The song was released in the United Kingdom on 13 November 2011 on the Polydor label. and entered the charts at number 24.

====Charts====

| Chart (2011) | Peak position |
|---|---|
| Scottish Singles Sales (Official Charts) | 30 |
| UK Singles (Official Charts) | 24 |
| UK Hip Hop/R&B (Official Charts) | 7 |

====Release history====

| Region | Date | Format | Label |
|---|---|---|---|
| United Kingdom | 13 November 2011 | Digital download | Polydor |

===Simple Minds===
Simple Minds recorded a version for their 2009 covers album Searching for the Lost Boys.

===VOCES8===
Voces8 released a choral version on their 2015 album Lux.

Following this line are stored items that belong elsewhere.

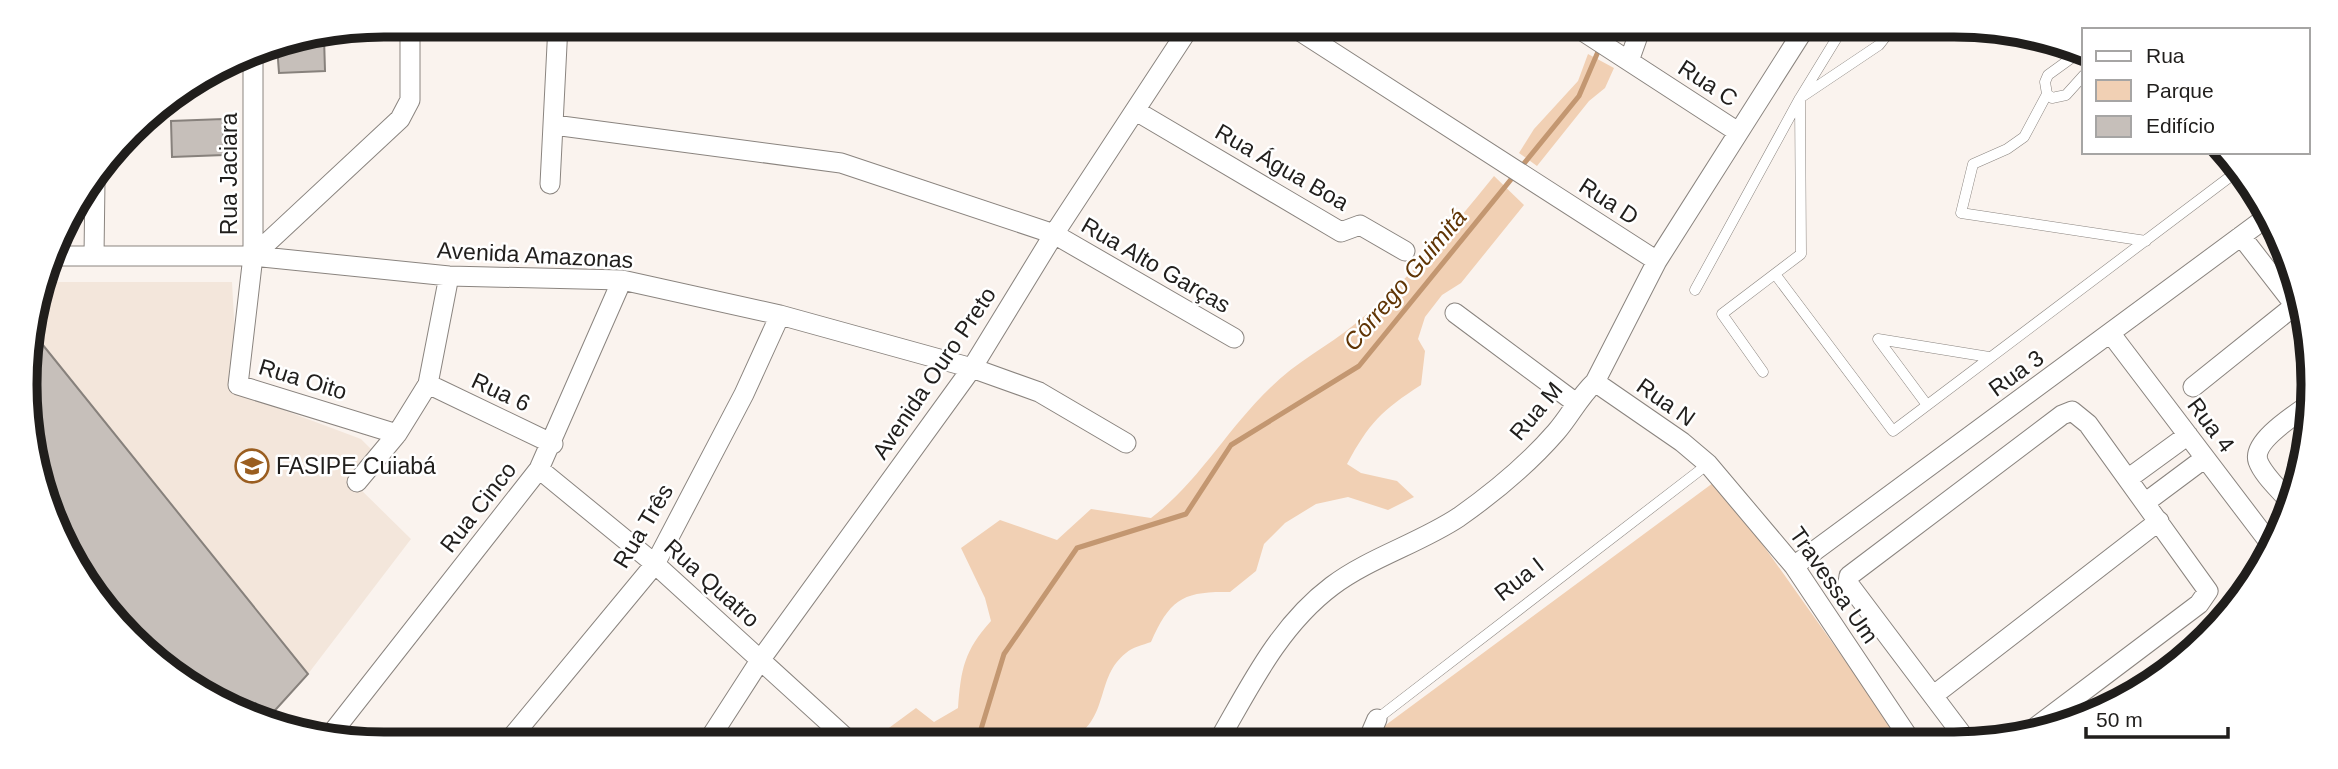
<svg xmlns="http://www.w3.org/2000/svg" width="2338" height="769" font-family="Arial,sans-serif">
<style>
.built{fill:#f3e6db}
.green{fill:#f1d0b4}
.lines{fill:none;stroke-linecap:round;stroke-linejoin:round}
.stream{stroke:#c39771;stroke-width:5}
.building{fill:#c6bfba;stroke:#87817c;stroke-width:2}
.service-casing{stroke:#8a847f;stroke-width:11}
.minor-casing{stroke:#8a847f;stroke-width:21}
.service{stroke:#fff;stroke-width:10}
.minor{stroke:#fff;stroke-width:19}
.labels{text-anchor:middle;stroke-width:5;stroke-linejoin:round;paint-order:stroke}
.street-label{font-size:23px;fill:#201e1c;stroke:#fff}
.poi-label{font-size:23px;fill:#201e1c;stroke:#fff;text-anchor:start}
.water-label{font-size:24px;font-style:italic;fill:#603505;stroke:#fff}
.rim{fill:none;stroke:#201e1c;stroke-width:9}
</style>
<rect width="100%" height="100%" fill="#faf3ee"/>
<path class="built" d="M44,282H232L238,393L361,439L374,452L352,481L411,539L308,674L30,329Z"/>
<path class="green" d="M1588,54L1614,68L1605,88L1589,101L1537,166L1519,153L1534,129L1578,81Z
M1494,176L1524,205L1461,283L1442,295L1425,317L1418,339L1425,351L1421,385C1382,410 1369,423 1347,464L1361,473L1397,481L1414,497L1388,510L1348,497L1316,504L1285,523L1264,544L1256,571L1230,592C1183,591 1170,599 1151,642C1143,645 1132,647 1126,653C1095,677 1110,718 1072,739H884L882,733L916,708L934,722L958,708C961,669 964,651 991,621L985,598L961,548L1000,520L1057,540L1091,509L1151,518C1198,483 1227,429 1270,388C1297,361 1327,347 1355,324C1409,280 1450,230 1494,176Z
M1717,480L1902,741L1386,740L1379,730Z"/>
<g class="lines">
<path class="stream" d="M978,739L1004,654L1077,548L1186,514L1231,445L1359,366L1579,96L1600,47"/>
</g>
<path class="building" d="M324,37L325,71L279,73L277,46Z
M223,119L224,155L172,157L171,121Z
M30,329L308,674L268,718L184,684L85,585L37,477L28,338Z"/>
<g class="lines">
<defs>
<path id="service" d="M2002,31L2035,36
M2077,54L2048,75L2045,82L2047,94L2024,137L2007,149L1973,164L1961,213L2146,241
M2047,94L2052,98L2066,95L2084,75
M1775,274L1893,431L2239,170
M1695,290L1800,98L1841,31
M1763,372L1722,314L1801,254L1800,98L1879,45L1890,31
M1927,405L1878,339L1989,357
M1377,719L1708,464"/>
<path id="minor" d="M1295,28L1657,261
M1581,30L1738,132
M253,51V256L238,385L397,434
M1629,61L1640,30
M1136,111L1341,232L1360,225L1405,251
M554,125L841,163L1054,234L1234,338
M550,184L558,25
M2241,236L2307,321
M94,255L95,181
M52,256H253L449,276L622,280L780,315L972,368L1039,392L1126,443
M253,256L400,119L410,100V25
M1455,313L1576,403
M2111,334L2272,546
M1595,382L1682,442L1708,464L1794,566L1911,741
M428,384L553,444
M2193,387L2294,306
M539,469L655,564L847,739
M2129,478L2188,435
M357,482L397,434L428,384L449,276
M2289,501C2280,490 2263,475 2258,461C2252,442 2293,416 2307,406
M2146,502L2205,458
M1794,566L2267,217
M1934,695L2159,521
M328,738L539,469L622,280
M511,738L655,564L744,394L780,315
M710,738L761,659L972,368L1054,234L1189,28
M1219,740C1251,684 1280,625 1332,586C1369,558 1420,543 1459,517C1493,493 1529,463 1556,432C1570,416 1579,397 1595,382L1657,261L1803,31
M1368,740L1377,719
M1967,741L1848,583L1849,576L2062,415L2072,411L2088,424L2208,591L2199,604L2028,733"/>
</defs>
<use href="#service" class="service-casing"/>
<use href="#minor" class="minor-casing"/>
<use href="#service" class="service"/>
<use href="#minor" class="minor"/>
</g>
<defs>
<symbol id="university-ring" viewBox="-11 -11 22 22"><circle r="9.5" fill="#fff" stroke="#9a5e20" stroke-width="1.5"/><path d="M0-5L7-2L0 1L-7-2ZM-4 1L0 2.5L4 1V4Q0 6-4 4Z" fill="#9a5e20"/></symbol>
</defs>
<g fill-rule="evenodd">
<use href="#university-ring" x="233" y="447" width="38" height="38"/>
</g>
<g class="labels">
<g class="street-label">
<text transform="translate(1708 83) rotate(33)" y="8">Rua C</text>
<text transform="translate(1282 167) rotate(30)" y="8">Rua Água Boa</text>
<text transform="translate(229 174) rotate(-90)" y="8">Rua Jaciara</text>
<text transform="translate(1609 201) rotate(33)" y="8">Rua D</text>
<text transform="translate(535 255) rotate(3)" y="8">Avenida Amazonas</text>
<text transform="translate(1156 265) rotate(30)" y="8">Rua Alto Garças</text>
<text transform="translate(934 373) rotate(-56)" y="8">Avenida Ouro Preto</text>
<text transform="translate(2016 373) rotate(-36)" y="8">Rua 3</text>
<text transform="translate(303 379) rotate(17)" y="8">Rua Oito</text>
<text transform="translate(501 392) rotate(25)" y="8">Rua 6</text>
<text transform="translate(1666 402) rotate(35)" y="8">Rua N</text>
<text transform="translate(1536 411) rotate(-50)" y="8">Rua M</text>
<text transform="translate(2211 425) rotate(53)" y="8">Rua 4</text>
<text transform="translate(478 507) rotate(-52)" y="8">Rua Cinco</text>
<text transform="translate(643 526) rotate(-59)" y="8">Rua Três</text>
<text transform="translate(1519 579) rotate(-38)" y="8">Rua I</text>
<text transform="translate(712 583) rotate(42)" y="8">Rua Quatro</text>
<text transform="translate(1834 585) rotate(55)" y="8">Travessa Um</text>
</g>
<g class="poi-label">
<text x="276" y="474">FASIPE Cuiabá</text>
</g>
<g class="water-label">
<text transform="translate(1405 280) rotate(-50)" y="8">Córrego Guimitá</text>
</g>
</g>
<path d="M0 0H2338V769H0ZM384 37H1954A347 347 0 0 1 2301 384V385A347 347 0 0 1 1954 732H384A347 347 0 0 1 37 385V384A347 347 0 0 1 384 37Z" fill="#fff" fill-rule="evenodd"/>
<path class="rim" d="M384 37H1954A347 347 0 0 1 2301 384V385A347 347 0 0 1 1954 732H384A347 347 0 0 1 37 385V384A347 347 0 0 1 384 37Z"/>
<rect x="2082" y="28" width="228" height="126" fill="#ffffff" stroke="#a6a5a4" stroke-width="2"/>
<rect x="2096" y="51" width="35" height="10" fill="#ffffff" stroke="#a6a5a4" stroke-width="2"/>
<text x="2146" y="63" font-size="21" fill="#201e1c">Rua</text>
<rect x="2096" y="80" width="35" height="21" fill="#f1d0b4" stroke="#a6a5a4" stroke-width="2"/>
<text x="2146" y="98" font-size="21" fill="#201e1c">Parque</text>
<rect x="2096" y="116" width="35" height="21" fill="#c6bfba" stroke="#a6a5a4" stroke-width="2"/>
<text x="2146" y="133" font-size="21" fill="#201e1c">Edifício</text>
<path d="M2086 727v10h142v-10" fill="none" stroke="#201e1c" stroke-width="3.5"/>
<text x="2096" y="727" font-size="21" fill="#201e1c" stroke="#ffffff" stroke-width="5" paint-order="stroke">50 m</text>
</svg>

===The Naked and Famous===
New Zealand indie electronic band The Naked and Famous recorded a version for their 2018 stripped album A Still Heart. When asked why they decided to record a cover, Thom Powers explained, "It is one of those songs that is an amazing piece of music. It comes from the era that our name comes from. Our name comes from a line in a Tricky song."

===AURORA===
Norwegian electro-pop artist AURORA has performed this song several times, most notably at the Verftet festival on 29 March 2020.

===Hayley Williams===

American singer Hayley Williams, vocalist of Paramore, uploaded a cover on YouTube and Spotify on 15 January 2021.